### PROMPT
Take the records below and set them down exactly, so that every line matches the original.

### AVAILABLE RECORDS
———

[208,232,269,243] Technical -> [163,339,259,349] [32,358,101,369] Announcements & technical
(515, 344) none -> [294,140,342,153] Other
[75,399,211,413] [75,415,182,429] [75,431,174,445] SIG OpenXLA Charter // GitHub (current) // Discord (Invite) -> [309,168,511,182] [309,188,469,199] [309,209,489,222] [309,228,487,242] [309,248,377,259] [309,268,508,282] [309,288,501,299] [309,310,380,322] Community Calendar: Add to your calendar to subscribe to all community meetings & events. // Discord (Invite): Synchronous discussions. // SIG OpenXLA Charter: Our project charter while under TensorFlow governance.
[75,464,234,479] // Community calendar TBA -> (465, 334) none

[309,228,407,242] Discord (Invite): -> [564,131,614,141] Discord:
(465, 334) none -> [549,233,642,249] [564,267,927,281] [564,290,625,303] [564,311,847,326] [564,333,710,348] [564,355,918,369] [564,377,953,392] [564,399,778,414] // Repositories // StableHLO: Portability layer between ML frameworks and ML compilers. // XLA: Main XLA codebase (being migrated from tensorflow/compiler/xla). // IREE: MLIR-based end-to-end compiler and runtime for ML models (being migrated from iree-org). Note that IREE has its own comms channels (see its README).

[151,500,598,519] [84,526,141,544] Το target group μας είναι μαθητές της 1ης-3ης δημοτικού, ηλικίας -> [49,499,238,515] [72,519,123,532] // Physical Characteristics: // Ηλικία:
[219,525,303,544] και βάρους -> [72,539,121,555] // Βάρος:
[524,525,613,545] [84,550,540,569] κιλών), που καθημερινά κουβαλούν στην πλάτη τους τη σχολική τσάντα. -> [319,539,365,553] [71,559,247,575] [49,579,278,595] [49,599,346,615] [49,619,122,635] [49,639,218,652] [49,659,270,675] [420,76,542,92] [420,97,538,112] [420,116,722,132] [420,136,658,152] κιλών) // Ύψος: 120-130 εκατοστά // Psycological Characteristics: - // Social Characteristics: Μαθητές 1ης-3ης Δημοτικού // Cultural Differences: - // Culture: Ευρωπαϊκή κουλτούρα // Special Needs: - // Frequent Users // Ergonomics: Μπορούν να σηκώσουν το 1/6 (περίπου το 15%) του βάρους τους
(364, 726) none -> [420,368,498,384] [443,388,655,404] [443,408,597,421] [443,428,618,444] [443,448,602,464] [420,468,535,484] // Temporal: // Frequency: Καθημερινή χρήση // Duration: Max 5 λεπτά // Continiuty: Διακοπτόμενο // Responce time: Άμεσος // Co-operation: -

———

### ANSWER TO THE PROBLEM
[208,232,269,243] Technical -> [163,339,259,349] [32,358,101,369] Announcements & technical
(515, 344) none -> [294,140,342,153] Other
[75,399,211,413] [75,415,182,429] [75,431,174,445] SIG OpenXLA Charter // GitHub (current) // Discord (Invite) -> [309,168,511,182] [309,188,469,199] [309,209,489,222] [309,228,487,242] [309,248,377,259] [309,268,508,282] [309,288,501,299] [309,310,380,322] Community Calendar: Add to your calendar to subscribe to all community meetings & events. // Discord (Invite): Synchronous discussions. // SIG OpenXLA Charter: Our project charter while under TensorFlow governance.
[75,464,234,479] // Community calendar TBA -> (465, 334) none

[309,228,407,242] Discord (Invite): -> [564,131,614,141] Discord:
(465, 334) none -> [549,233,642,249] [564,267,927,281] [564,290,625,303] [564,311,847,326] [564,333,710,348] [564,355,918,369] [564,377,953,392] [564,399,778,414] // Repositories // StableHLO: Portability layer between ML frameworks and ML compilers. // XLA: Main XLA codebase (being migrated from tensorflow/compiler/xla). // IREE: MLIR-based end-to-end compiler and runtime for ML models (being migrated from iree-org). Note that IREE has its own comms channels (see its README).

[151,500,598,519] [84,526,141,544] Το target group μας είναι μαθητές της 1ης-3ης δημοτικού, ηλικίας -> [49,499,238,515] [72,519,123,532] // Physical Characteristics: // Ηλικία:
[219,525,303,544] και βάρους -> [72,539,121,555] // Βάρος:
[524,525,613,545] [84,550,540,569] κιλών), που καθημερινά κουβαλούν στην πλάτη τους τη σχολική τσάντα. -> [319,539,365,553] [71,559,247,575] [49,579,278,595] [49,599,346,615] [49,619,122,635] [49,639,218,652] [49,659,270,675] [420,76,542,92] [420,97,538,112] [420,116,722,132] [420,136,658,152] κιλών) // Ύψος: 120-130 εκατοστά // Psycological Characteristics: - // Social Characteristics: Μαθητές 1ης-3ης Δημοτικού // Cultural Differences: - // Culture: Ευρωπαϊκή κουλτούρα // Special Needs: - // Frequent Users // Ergonomics: Μπορούν να σηκώσουν το 1/6 (περίπου το 15%) του βάρους τους
(364, 726) none -> [420,368,498,384] [443,388,655,404] [443,408,597,421] [443,428,618,444] [443,448,602,464] [420,468,535,484] // Temporal: // Frequency: Καθημερινή χρήση // Duration: Max 5 λεπτά // Continiuty: Διακοπτόμενο // Responce time: Άμεσος // Co-operation: -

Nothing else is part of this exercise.